Quatre autoportraits choisis.
1927. C’est un jeune homme au regard aigu qui pose de trois-quarts. L’épingle à cravate perlée indique qu’il appartient à la bourgeoisie; son haut chapeau vert, qui tranche avec le feutre gris lièvre de son père (Mon père 1926), que ce jeune homme lorgne sur la bohème; sa blouse blanche où se fondent des tons oranges et bleus, qu’il est artiste peintre. L’ombre bleutée que sa silhouette projette, le fondu des tons fauves dans le blanc du ciment dénotent l’influence de l’Expressionnisme allemand, l’aspect lisse de la facture marque celle de la Nouvelle Objectivité.
1928. Le bleu gris a envahi le fond, en fonçant s’est répandu sur son pull et a supplanté jusqu’au vert du chapeau, devenu un bonnet. Le pouce, un pouce qui écrase le rouge sang des pigments, saille de la palette qu’il présente désormais au premier plan, ornée d’un fétu de pinceaux. Dix ans plus tard, dans Autoportrait dans l’atelier (vers 1938), cette main dissimule la bouche de Nussbaum, tandis qu’ici c’est un masque qui pend devant son nez. Un masque blanc au nez et aux pommettes rosés, figé en un rictus amer, qui craquelle de la toile. La pâte s’est épaissie à la manière d’Ensor, Nussbaum ne parle plus — il peint.
1940. Son bonnet a rétréci et laisse une vague calotte de peinture noire assombrir son regard plus sombre encore. Son visage, que mange une barbe châtain, s’est émacié. Une lumière jaune et sans chaleur accuse encore ses traits. Derrière lui, entre les barbelés et les silhouettes de deux baraques, un homme presque nu et tout blanc tient un fétu de paille. Il paraît attendre qu’un autre interné finisse de déféquer dans une baille de zinc. Trois ossements oubliés au sol guident le regard de la figure à cette scène. Nussbaum a retrouvé le glacis qui vitrifiait les couleurs de Jérôme Bosch; ses visions cauchemardesques aussi. Reste l’infime reflet bleu vert de l’œil de Nussbaum, celui qui n’est pas dans l’ombre.
1943. L’artiste a conservé son regard oblique, mais fatigué, ourlé de colère. Sa main droite n’avance plus de palette, elle agrippe le col de son impair beige, près de l’étoile jaune qui y est cousue, tandis que sa main gauche, discrètement mais avec assurance, expose un passeport belge sur lequel est inscrit que Nussbaum est juif.
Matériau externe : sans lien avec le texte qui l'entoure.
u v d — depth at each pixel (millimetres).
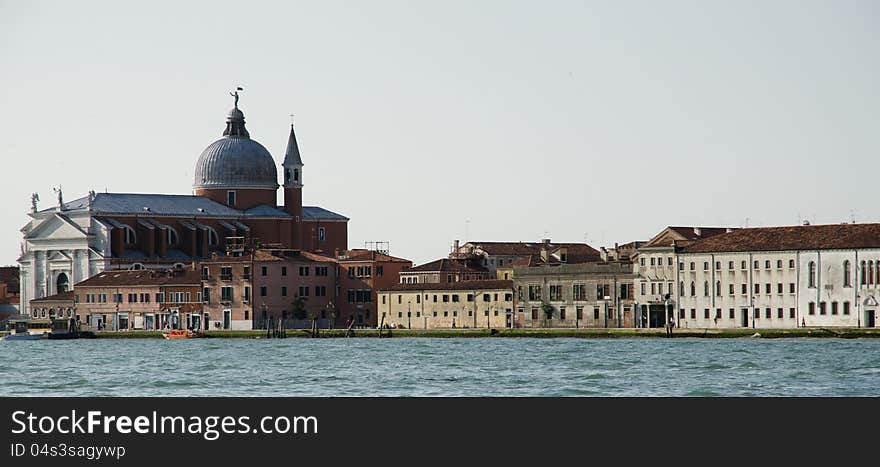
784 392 188000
Le cadre s’est agrandi d’un tiers, vers le haut, au-delà des murs sales qui cernent la figure. Au-delà donc, l’attique crasseux d’un immeuble, un arbre élagué comme dans Cour de prison (1942), une brassée de lilas blancs.
Après, Nussbaum est absent de son œuvre. Il crayonne et gouache des squelettes claironnant — Étude de squelette (1944), le Triomphe de la mort (1944) —, vaste composition qui partage plus que le titre avec la toile homonyme de Breughel l’Ancien. Y farandolent une procession de squelettes musiciens au-dessus d’un tas d’ordures modernes, indice que les temps des Breughel ont passés, mais non pas la barbarie.
Peut-être les figures de Nussbaum n’ont-elle pas la monumentalité de la peinture de Max Beckmann, peut-être son trait est-il plus flottant que celui d’Otto Dix avec lequel il partage la subtilité des coloris, et le regard implacable. Sans doute cherchait-il, près de Giorgio de Chirico, près de Paul Delvaux; près des anciens sans doute se cherchait-il. De cette recherche il ne reste qu’une date qui la borne: 1944, et un nom: Auschwitz; quelques autoportraits qui disent comme cet homme fut et tel qu’on le fit — quelques peintures arrêtées qui disent qu’on l’a tué et portent jusqu’à nous tout ce qui est mort avec lui.